Consider human history. For all but a fragment of it, about half of all children died before their fifth birthdays. Of the ones who survived, life was nasty, brutish, and short. According to data compiled by economist Angus Maddison, the total world population grew at an annualized rate indistinguishable from zero over the period from A.D. 1 to A.D. 1820. Per capita output grew even slower, if at all. While the data is necessarily sparse and uncertain, the estimates are reasonable. A growth rate of, say, 0.5% annualized over 1,820 years implies growth by a factor of more than 8,750, an implausibly high number. Ergo, past growth rates were likely lower.
Over the millennia, there were pockets of progress, some lasting for centuries. The ones we know of included the Roman Empire in Europe, the Tang and Song dynasties in China, and the Inca, Aztec, and Maya civilizations in the Americas. However, these civilizations, for the most part, did not set growth on a permanently higher trajectory. They usually ended in the sacking of great cities and the burning of books. Humanity didn't convincingly break out of this cycle until a couple of centuries ago. Against the yardstick of written history, this era of growth has been short--only a handful of lifetimes.
Even narrowing our scope to the 20th century, our current prosperity looks surprisingly fragile and uneven, the outcome of a series of contingent events that plausibly could have led to far worse outcomes. The future of democratic capitalism was up for grabs during the Great Depression. World War I and World War II devastated Europe twice over and Asia once. The Cold War risked nuclear apocalypse. If we could reroll the 20th century many times, creating slightly different starting conditions each time, some outcomes surely would have led to regress (the probability of such outcomes is unknowable, of course). If you were born to a random family in the first half of the 20th century, chances are you would have experienced privation or total war. Even today, the majority of humanity lives in poverty by the rich world's standards. Bad things happen more often than not.
I don't write to frighten you but to let you know how good you've had it these past few decades. They were the most peaceful, stable, prosperous period humanity has ever experienced. Unsurprisingly, I've found that many investors have what I believe are implausibly optimistic beliefs about the prospects of economic and societal continuity. For example, I've asked several people, "What is the probability you assign to the U.S. government collapsing or disappearing over the next 100 years?" Responses typically expressed the value as "less than 0.0001%." While patriotic, the estimate implies that if we could reroll the next century as many times as possible with slightly different starting conditions, the average number of years to failure would be 100 million (100 years/0.0001%).
A sound principle of forecasting uses historical data to set a baseline probability and moves away from that baseline depending on the strength of new information. History suggests the average major civilization experiences economic continuity for a few centuries, if that. However, the advent of nuclear weapons has ruled out conventional warfare as a way to wipe out a major civilization. In addition, there haven't been many democratic, capitalist societies, so we're left to make educated guesses. Given how close the U.S. has come to disintegrating over the past couple of centuries, an average life span of 5,000 years seems reasonable. It implies a per-century failure rate of 2%--still uncomfortably high, and far higher than the probability a typical investor would provide without engaging the data.

################

SET EXERCISE → Please rewrite everything from "Over the millennia, there" down to "handful of lifetimes." in the passage on historical growth, putting "measure" wherever "yardstick" appears. The entries after this passage come from a different source.

################

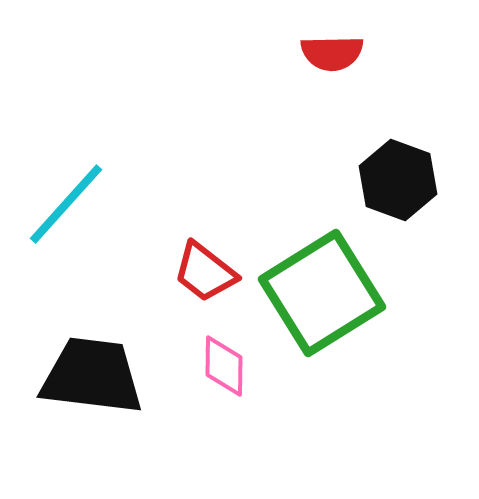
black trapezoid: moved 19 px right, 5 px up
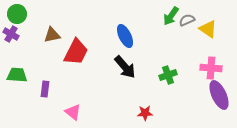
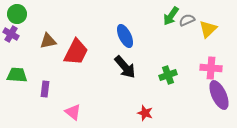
yellow triangle: rotated 42 degrees clockwise
brown triangle: moved 4 px left, 6 px down
red star: rotated 21 degrees clockwise
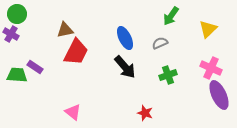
gray semicircle: moved 27 px left, 23 px down
blue ellipse: moved 2 px down
brown triangle: moved 17 px right, 11 px up
pink cross: rotated 20 degrees clockwise
purple rectangle: moved 10 px left, 22 px up; rotated 63 degrees counterclockwise
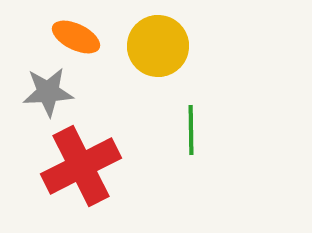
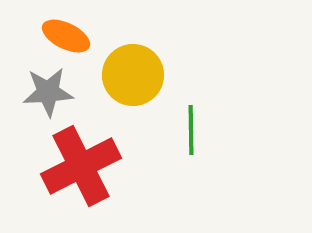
orange ellipse: moved 10 px left, 1 px up
yellow circle: moved 25 px left, 29 px down
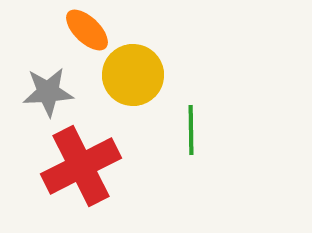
orange ellipse: moved 21 px right, 6 px up; rotated 18 degrees clockwise
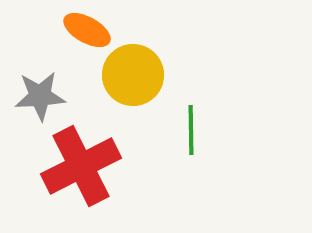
orange ellipse: rotated 15 degrees counterclockwise
gray star: moved 8 px left, 4 px down
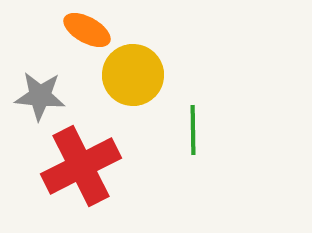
gray star: rotated 9 degrees clockwise
green line: moved 2 px right
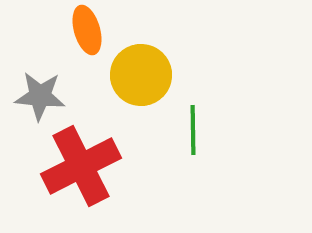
orange ellipse: rotated 45 degrees clockwise
yellow circle: moved 8 px right
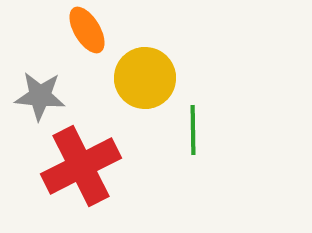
orange ellipse: rotated 15 degrees counterclockwise
yellow circle: moved 4 px right, 3 px down
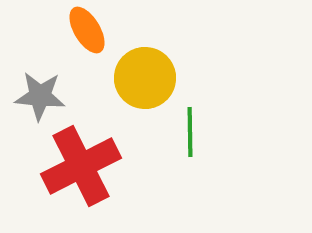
green line: moved 3 px left, 2 px down
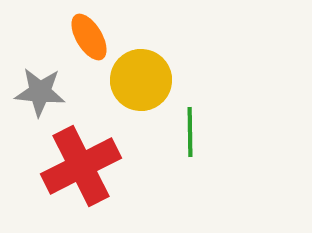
orange ellipse: moved 2 px right, 7 px down
yellow circle: moved 4 px left, 2 px down
gray star: moved 4 px up
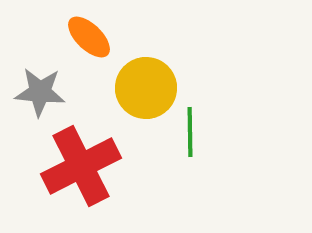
orange ellipse: rotated 15 degrees counterclockwise
yellow circle: moved 5 px right, 8 px down
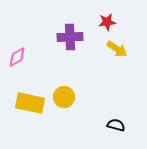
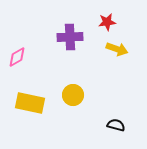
yellow arrow: rotated 15 degrees counterclockwise
yellow circle: moved 9 px right, 2 px up
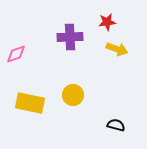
pink diamond: moved 1 px left, 3 px up; rotated 10 degrees clockwise
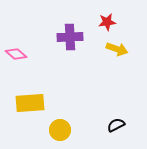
pink diamond: rotated 60 degrees clockwise
yellow circle: moved 13 px left, 35 px down
yellow rectangle: rotated 16 degrees counterclockwise
black semicircle: rotated 42 degrees counterclockwise
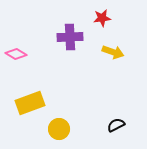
red star: moved 5 px left, 4 px up
yellow arrow: moved 4 px left, 3 px down
pink diamond: rotated 10 degrees counterclockwise
yellow rectangle: rotated 16 degrees counterclockwise
yellow circle: moved 1 px left, 1 px up
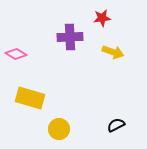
yellow rectangle: moved 5 px up; rotated 36 degrees clockwise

################

TASK ANSWER →
Over the millennia, there were pockets of progress, some lasting for centuries. The ones we know of included the Roman Empire in Europe, the Tang and Song dynasties in China, and the Inca, Aztec, and Maya civilizations in the Americas. However, these civilizations, for the most part, did not set growth on a permanently higher trajectory. They usually ended in the sacking of great cities and the burning of books. Humanity didn't convincingly break out of this cycle until a couple of centuries ago. Against the measure of written history, this era of growth has been short--only a handful of lifetimes.